Williams v. State, 675 S.W.2d 754, 763-764 (Tex.Crim.App.1984) (opinion on rehearing). Inclusion of all the recommended elements is not mandatory, and while orders that include only one of the elements are insufficient, orders which contain two or more elements have been held valid. Id. at 764. Moreover, a cumulation order that refers only to a trial court number is sufficient, if the two sentences are entered by the same court. Id. A cumulation order will be upheld if the trial court’s description of the prior conviction is substantially and sufficiently specific enough to give notice to both the defendant and the Department of Criminal Justice exactly which sentences the instant sentence is cumulated with. Id.

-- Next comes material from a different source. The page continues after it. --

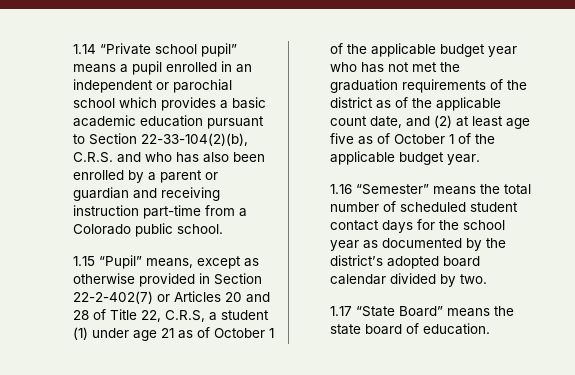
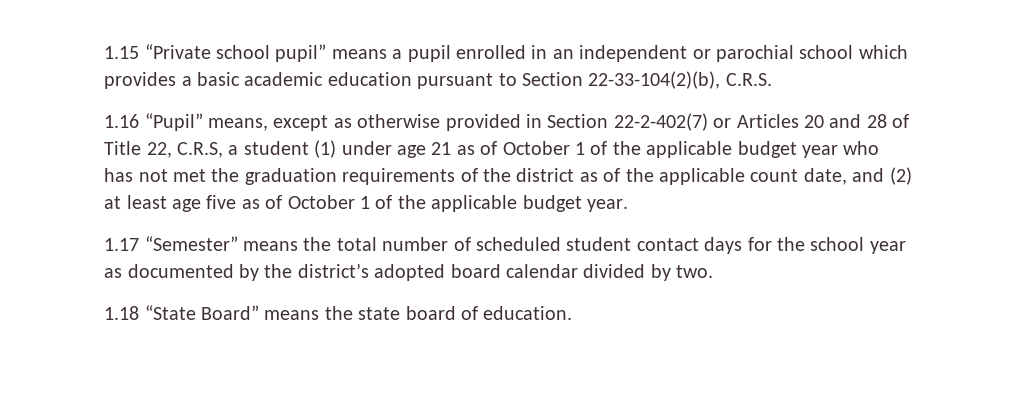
[73,44,97,54] 1.14 -> [104,46,140,59] 1.15
[117,152,266,163] [73,170,219,183] [73,187,221,201] [73,205,248,219] [73,223,224,237] [73,256,96,266] and who has also been enrolled by a parent or guardian and receiving instruction part-time from a Colorado public school. // 1.15 -> [104,114,140,128] // 1.16
[330,184,353,194] 1.16 -> [104,238,140,251] 1.17
[330,306,353,316] 1.17 -> [104,306,140,320] 1.18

The trial court’s order revoking probation stated:

IT IS FURTHER ORDERED AND ADJUDGED that the punishment herein adjudged against the Defendant, Jimmy Wayne Matheson, shall begin when the judgment and sentence in Cause No. 21,-812, Attempted Capital Murder with a Deadly Weapon, shall have ceased to operate.

The order contains two of the recommended elements for a cumulation order, the cause number and the nature of the prior conviction. The judgment adjudicating guilt provides that the sentence is “cumulative with Cause No. 21,812 out of the 239th District Court of Brazoria County, Texas,” thereby providing a third recommended element, the name of the court in which the prior conviction was obtained. We find that the order and judgment, taken together, are substantially and sufficiently specific to give notice to appellant and the Department of Criminal Justice exactly which sentences are stacked. We overrule appellant’s fifth point of error.

By his fourth point of error, appellant complains that the trial court erred by taking judicial notice of appellant’s conviction from another district court in the same county. He argues that a judge may not *695apply his personal knowledge of facts not admitted into evidence.

Appellant’s point of error is not reviewable by this Court. There shall be no appeals taken from a determination to proceed to final adjudication from a deferred adjudication. Phynes v. State, 828 S.W.2d 1 (Tex.Crim.App.1992); Tex.Code Crim.Proc.Ann. art. 42.12 § 5(b) (Vernon Supp.1992). We overrule appellant’s fourth point of error.

We affirm the judgment of the trial court.